▸ **TESTO DELL'ESERCIZIO**:
________________________________________
La Critica

Public Art come Arte Relazionale

RelazionArti, due giornate di studio il 10 e 11 maggio 2007 presso l'Accademia di Belle Arti di Roma ed il Liceo Artistico di Via Ripetta fanno da spunto per una riflessione sulla public art o arte relazionale

di Martina De Fabrizio

"La mia anima sia
polvere lanciata in aria
all'allegria dei venti,
alla coppa del mare!

Lì smarrito e confuso,
fatto non di me,
non più fisso
come un'ombra perduta
".

[Fernando Pessoa, "Il violinista pazzo"]

 

Public art e/o arte relazionale: entrambe forme innovative della socializzazione, della comunicazione e della trasmissione di conoscenze.

L'arte può dirsi pubblica soltanto qualora crei un legame, un contatto con il fruitore. Michel Maffesoli afferma che "le lieu fait lien" [Michel Maffesoli, Notes sur la postmodernité, 1991]: il luogo crea legame. È soltanto nella condivisione dello spazio che l'insieme dei soggetti in transito diventa "pubblico" e si fa interlocutore di un'arte che è al pubblico (in quanto res pubblica ) che intende rivolgersi. Lo spazio urbano, nell'intersezione e sovrapposizione dei suoi non-luoghi, nella definizione che ne dà Marc Augè [Marc Augè, Nonluoghi. Introduzione a una antropologia della surmodernità, 2005], si fa campo di transito.
________________________________________
▸ **DATI FORNITI**:
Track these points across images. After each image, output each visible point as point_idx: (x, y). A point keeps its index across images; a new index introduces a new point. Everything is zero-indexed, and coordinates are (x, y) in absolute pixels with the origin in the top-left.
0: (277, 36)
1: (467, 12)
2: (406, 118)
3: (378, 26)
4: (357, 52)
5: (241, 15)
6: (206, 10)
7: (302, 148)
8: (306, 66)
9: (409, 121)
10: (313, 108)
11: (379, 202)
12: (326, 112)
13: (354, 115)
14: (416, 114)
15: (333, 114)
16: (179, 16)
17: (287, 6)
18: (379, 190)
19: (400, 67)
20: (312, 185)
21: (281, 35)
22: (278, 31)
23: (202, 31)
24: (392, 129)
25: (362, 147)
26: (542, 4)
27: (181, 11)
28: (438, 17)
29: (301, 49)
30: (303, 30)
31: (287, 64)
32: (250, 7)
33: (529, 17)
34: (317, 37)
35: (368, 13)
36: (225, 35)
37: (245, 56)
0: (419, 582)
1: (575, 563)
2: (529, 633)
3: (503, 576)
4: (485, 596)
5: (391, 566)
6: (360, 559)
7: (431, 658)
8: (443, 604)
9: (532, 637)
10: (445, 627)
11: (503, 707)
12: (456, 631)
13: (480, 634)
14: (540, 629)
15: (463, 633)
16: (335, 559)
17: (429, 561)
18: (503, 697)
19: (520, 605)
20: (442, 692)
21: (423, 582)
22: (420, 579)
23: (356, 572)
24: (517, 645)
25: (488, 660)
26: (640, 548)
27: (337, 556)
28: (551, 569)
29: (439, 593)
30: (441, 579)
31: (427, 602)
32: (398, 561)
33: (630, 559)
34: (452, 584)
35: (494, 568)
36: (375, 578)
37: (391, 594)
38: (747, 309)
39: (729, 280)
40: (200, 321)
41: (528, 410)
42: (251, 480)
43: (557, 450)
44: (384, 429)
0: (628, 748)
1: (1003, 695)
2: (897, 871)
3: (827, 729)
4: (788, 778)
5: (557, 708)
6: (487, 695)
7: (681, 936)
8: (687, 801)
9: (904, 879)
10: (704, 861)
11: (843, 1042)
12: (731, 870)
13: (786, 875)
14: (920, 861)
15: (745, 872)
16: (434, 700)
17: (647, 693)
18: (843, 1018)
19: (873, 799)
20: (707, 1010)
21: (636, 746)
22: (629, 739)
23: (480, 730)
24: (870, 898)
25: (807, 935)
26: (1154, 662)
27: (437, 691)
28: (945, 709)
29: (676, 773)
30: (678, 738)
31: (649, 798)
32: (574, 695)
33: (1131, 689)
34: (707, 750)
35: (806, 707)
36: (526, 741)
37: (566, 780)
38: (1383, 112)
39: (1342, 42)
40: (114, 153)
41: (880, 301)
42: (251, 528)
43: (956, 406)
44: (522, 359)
________________________________________
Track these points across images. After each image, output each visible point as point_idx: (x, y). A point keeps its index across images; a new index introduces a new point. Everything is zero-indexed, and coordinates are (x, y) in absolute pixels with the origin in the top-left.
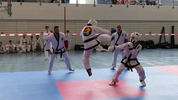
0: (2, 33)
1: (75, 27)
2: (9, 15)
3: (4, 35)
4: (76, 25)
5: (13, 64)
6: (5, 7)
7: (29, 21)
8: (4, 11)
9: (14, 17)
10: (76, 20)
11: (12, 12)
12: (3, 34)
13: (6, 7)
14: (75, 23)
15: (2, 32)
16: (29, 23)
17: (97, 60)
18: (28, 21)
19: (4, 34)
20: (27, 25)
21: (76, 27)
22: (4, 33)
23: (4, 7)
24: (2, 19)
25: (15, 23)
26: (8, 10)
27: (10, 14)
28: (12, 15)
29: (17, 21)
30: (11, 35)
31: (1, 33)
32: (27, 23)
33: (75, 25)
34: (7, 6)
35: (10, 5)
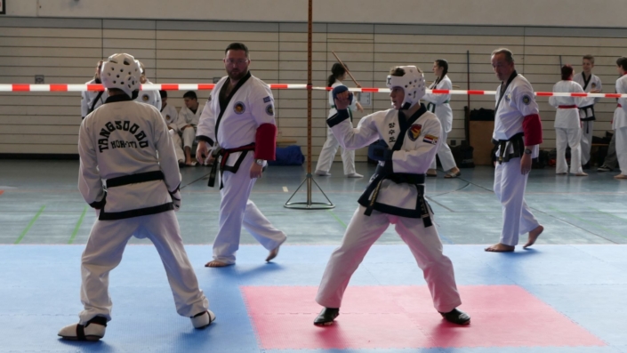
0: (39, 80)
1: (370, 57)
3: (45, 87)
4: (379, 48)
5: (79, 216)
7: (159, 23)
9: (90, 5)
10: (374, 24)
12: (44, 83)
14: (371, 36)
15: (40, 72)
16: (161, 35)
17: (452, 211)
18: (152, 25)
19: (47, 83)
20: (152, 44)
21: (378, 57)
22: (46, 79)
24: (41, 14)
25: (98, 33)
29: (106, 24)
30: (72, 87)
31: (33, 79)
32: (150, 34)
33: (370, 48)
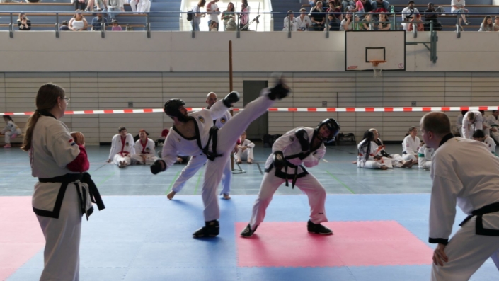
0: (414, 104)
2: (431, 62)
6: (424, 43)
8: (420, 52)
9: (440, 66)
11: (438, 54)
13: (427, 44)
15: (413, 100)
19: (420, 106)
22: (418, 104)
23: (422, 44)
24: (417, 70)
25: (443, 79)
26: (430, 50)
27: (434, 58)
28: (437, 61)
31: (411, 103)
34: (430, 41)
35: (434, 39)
________________________________________
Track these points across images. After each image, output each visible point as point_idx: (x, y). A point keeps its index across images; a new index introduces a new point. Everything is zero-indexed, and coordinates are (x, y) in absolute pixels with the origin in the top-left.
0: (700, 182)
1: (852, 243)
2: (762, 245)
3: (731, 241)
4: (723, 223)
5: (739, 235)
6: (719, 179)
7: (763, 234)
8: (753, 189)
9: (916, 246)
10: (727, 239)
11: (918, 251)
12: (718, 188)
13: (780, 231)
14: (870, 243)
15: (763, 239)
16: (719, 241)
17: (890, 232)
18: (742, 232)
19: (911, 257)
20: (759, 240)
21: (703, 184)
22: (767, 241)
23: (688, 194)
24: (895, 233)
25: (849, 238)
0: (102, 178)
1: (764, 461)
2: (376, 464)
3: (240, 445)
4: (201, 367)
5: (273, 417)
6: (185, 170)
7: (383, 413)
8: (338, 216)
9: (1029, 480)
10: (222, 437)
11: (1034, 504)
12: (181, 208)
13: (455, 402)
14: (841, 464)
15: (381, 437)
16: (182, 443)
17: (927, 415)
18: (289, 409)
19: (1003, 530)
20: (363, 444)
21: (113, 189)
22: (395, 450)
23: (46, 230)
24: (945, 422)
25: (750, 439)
________________________________________
▸ **ESERCIZI DA SVOLGERE**:
**a.** Estrai dal testo sulla public art il passo compreso tra "Lì smarrito e" e "trasmissione di conoscenze.", estremi inclusi.
**b.** Continua il testo sulla public art proseguendo dopo la sua ultima frase.

▸ **SOLUZIONI DEGLI ESERCIZI**:
**a.**
Lì smarrito e confuso,
fatto non di me,
non più fisso
come un'ombra perduta
".

[Fernando Pessoa, "Il violinista pazzo"]

 

Public art e/o arte relazionale: entrambe forme innovative della socializzazione, della comunicazione e della trasmissione di conoscenze.

**b.**
Forse non è un caso che le due giornate di studio si siano tenute presso la sede dell'Accademia di Belle Arti che, oltre all'ovvietà della pertinenza tematica, è un luogo che si presta ad una lettura semantica del territorio. La Scuola si trova in Via di Ripetta e vi si arriva dal Lungotevere in Augusta, prendendo la Passeggiata di Ripetta, non prima di essere passati accanto al nuovo Museo dell'Ara Pacis. Il fatto che ancora oggi alcune strade di Roma abbiano conservato la dizione di Passeggiata è di una valenza etimologica di non poco conto: dice molto circa l'atteggiamento culturale un po' blasè [Georg Simmel, "Sociology: Investigations on the Forms of Sociation", 1908] e flaneur (nell'accezione che ne dà Charles Baudelaire. Il concetto di flâneur è significativamente presente, inoltre, nell'opera di Walter Benjamin) del passante romano. Un romano distratto e di corsa, che sfreccia in auto accanto alla nuovissima Piazza Augusto Imperatore ma che talvolta si concede il lusso di percorrerla a piedi e allora scorge i luoghi del consumo della piazza: lo store Ferrari, il ristorante Gusto, il Re Cafè, lo shopping center Frau. Ed il Museo dell'Ara Pacis. Questo mostro che "si comunica" (cfr. Isabella Pezzini). Monstrum e mostrare hanno la stessa radice etimologica. Il museo si mostra, si apre. Mostro fatto di trasparenza e leggerezza. Mostro intrinsecamente romano, sin dai suoi elementi costitutivi: acqua e travertino. La luce ed il vetro ne fanno la struttura. L'architettura disegna il territorio.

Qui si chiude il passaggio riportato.